§ What you will do:
The data must be reproduced verbatim; images are to be omitted.

Information shown Start Marker

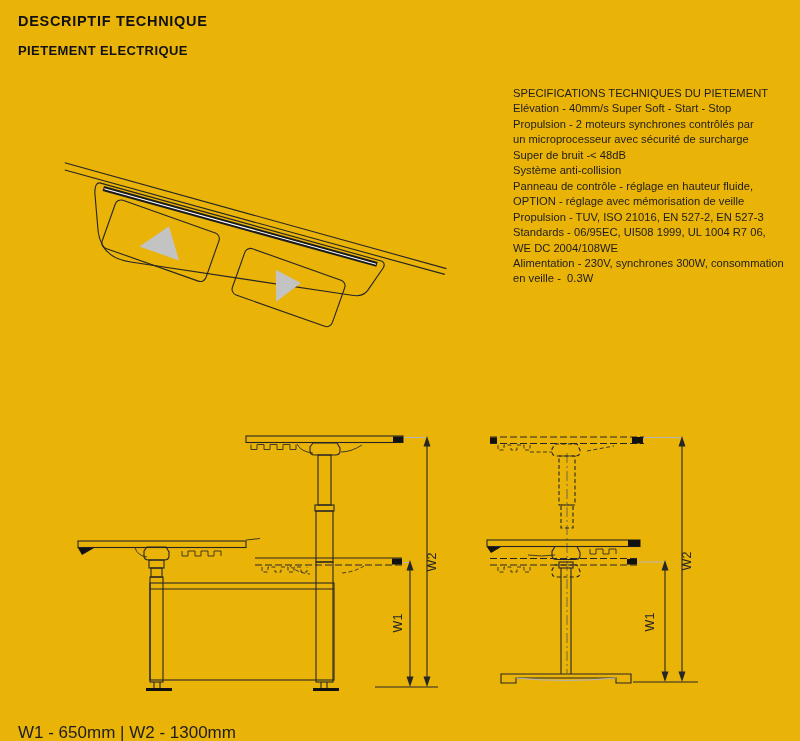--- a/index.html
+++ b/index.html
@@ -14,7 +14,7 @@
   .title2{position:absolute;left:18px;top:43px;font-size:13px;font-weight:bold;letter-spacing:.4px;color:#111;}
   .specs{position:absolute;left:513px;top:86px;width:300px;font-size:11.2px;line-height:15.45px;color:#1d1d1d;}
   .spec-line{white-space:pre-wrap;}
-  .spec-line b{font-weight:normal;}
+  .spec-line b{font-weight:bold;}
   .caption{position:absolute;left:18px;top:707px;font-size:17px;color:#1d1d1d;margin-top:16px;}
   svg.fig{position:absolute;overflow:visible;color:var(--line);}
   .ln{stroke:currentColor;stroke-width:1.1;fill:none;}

Information shown End Marker

§ Solution:
--- a/index.html
+++ b/index.html
@@ -14,7 +14,7 @@
   .title2{position:absolute;left:18px;top:43px;font-size:13px;font-weight:bold;letter-spacing:.4px;color:#111;}
   .specs{position:absolute;left:513px;top:86px;width:300px;font-size:11.2px;line-height:15.45px;color:#1d1d1d;}
   .spec-line{white-space:pre-wrap;}
-  .spec-line b{font-weight:normal;}
+  .spec-line b{font-weight:bold;}
   .caption{position:absolute;left:18px;top:707px;font-size:17px;color:#1d1d1d;margin-top:16px;}
   svg.fig{position:absolute;overflow:visible;color:var(--line);}
   .ln{stroke:currentColor;stroke-width:1.1;fill:none;}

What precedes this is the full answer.